Soil phase relationships and index properties:
Phase / block diagrams, mass-volume and weight-volume relationships, particle size distribution, sieving analysis, hydrometer analysis, relative density, consistency, Atterberg limits.
Permeability and seepage:
Bernoulli’s equation; Darcy’s law, discharge and seepage velocity, coefficient of permeability and its determination, permeability in layered soils; Laplace equation for 2D and 3D flow and its solution (e.g. with flow nets); unconfined flow, the Dupuit assumption and applications.
Groundwater:
Occurrence of groundwater (unconfined and confined aquifers, artesian and under-drained conditions); groundwater flow through soil and rock; the importance of groundwater and potential problems related to it.
Stresses in soils:
Total stress, pore water pressure, effective stress; distribution of stress with depth, the effect of surface loads; the importance of effective stress.
Geohazards:
The hazards to construction and permanent works associated with earthquakes, volcanoes, landslips, shrinkable soils, collapsing soils and subsidence; geotechnical hazards relating to climate change.
Geomaterials:
Where construction materials come from, why sustainability matters; mineral extraction, sources of aggregate, cement production, rock as a building material, recycling.
Site investigation:
Desk study, site reconnaissance, exploration and sampling, borehole logging; constructing a simplified geotechnical model of the ground.
Practical work:
Recognition and description of geomaterials; classification of coarse-grained soil (mechanical sieving) and fine-grained soil (plastic limit, liquid limit).
Assessment pattern
Assessment type | Unit of assessment | Weighting |
---|---|---|
Practical based assessment | PRACTICAL PORTFOLIO | 30 |
Examination | 2-HOUR (INVIGILATED) EXAM | 70 |
Alternative Assessment
Alternative assessment for practical portfolio: coursework assignment
Assessment Strategy
The assessment strategy is designed to provide students with the opportunity to demonstrate the full range of learning outcomes.
Thus, the summative assessment for this module consists of:
- a practical portfolio comprising reports on two laboratory practicals (soil and rock description, and soil classification) and a geology assignment [LOs 1, 2, 8] (30%)
- a 2-hour (invigilated) compulsory examination paper [LOs 1-7] (70%)
Formative assessment takes the form of
- tutorial sheets for which the full solutions are provided after students have had an opportunity to try solving the questions independently [LOs 1-8]

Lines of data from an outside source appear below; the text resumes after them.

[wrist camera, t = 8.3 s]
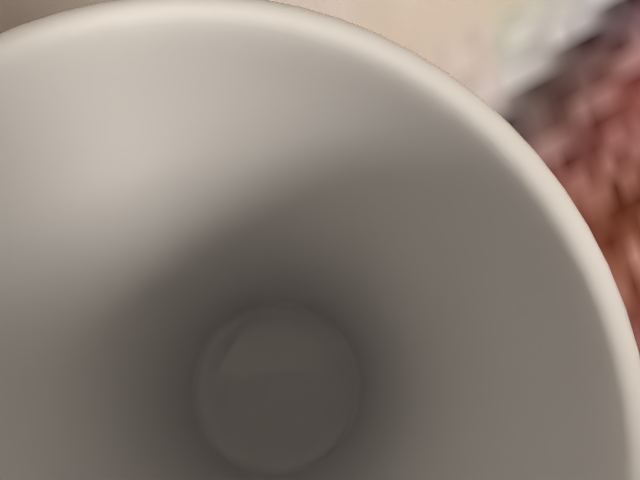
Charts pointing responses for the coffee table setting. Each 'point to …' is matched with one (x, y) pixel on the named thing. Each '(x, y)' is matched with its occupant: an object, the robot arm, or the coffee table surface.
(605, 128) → the coffee table surface
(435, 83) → the white cup
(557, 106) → the coffee table surface
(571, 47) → the coffee table surface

- past exam questions for which numerical answers are provided, and some are worked through in revision sessions
Feedback is given:
- verbally during the weekly tutorial and laboratory classes
- online via responses to questions posted on the SurreyLearn Discussion forum
- in writing, through detailed individual feedback on the geology assignment
Module aims
- Introduce the nature and range of geological features and hazards, and their occurrence
- Develop the ability to recognise and describe common geomaterials and characterise soils based on their physical properties
- Explain how water can exist within the ground and what governs its flow through soil and rock
- Establish an understanding of total stress, pore water pressure and effective stress and how to calculate them
- Explain the potential impact of geological and geotechnical hazards on civil engineering construction
- Describe the sources of the principal type of construction materials and to consider their sustainability
- Provide an overview of the methods used to establish a geotechnical model of the ground
Learning outcomes
Attributes Developed | ||
001 | Recognise and describe a range of commonly occurring geomaterials and geological structures | KCPT |
002 | Characterise engineering soils in terms of their physical properties | CPT |
003 | Evaluate one- and two-dimensional steady-state flow problems associated with soils | KCPT |
004 | Understand the concept of stress in soils and be to perform the relevant calculations | KCPT |
005 | Determine the compaction characteristics of soil | KPT |
006 | Describe a range of ground related hazards and risks and explain their significance for civil engineering construction | KT |
007 | Recognise the sustainability issues associated with the use of geomaterials in engineering construction | K |
008 | Use borehole logs and other field observations to construct a basic geotechnical model of a site | KCPT |
Attributes Developed
C - Cognitive/analytical
K - Subject knowledge
T - Transferable skills
P - Professional/Practical skills
Methods of Teaching / Learning
The learning and teaching strategy is designed to provide students with basic knowledge and practical understanding of engineering geology and geomechanics.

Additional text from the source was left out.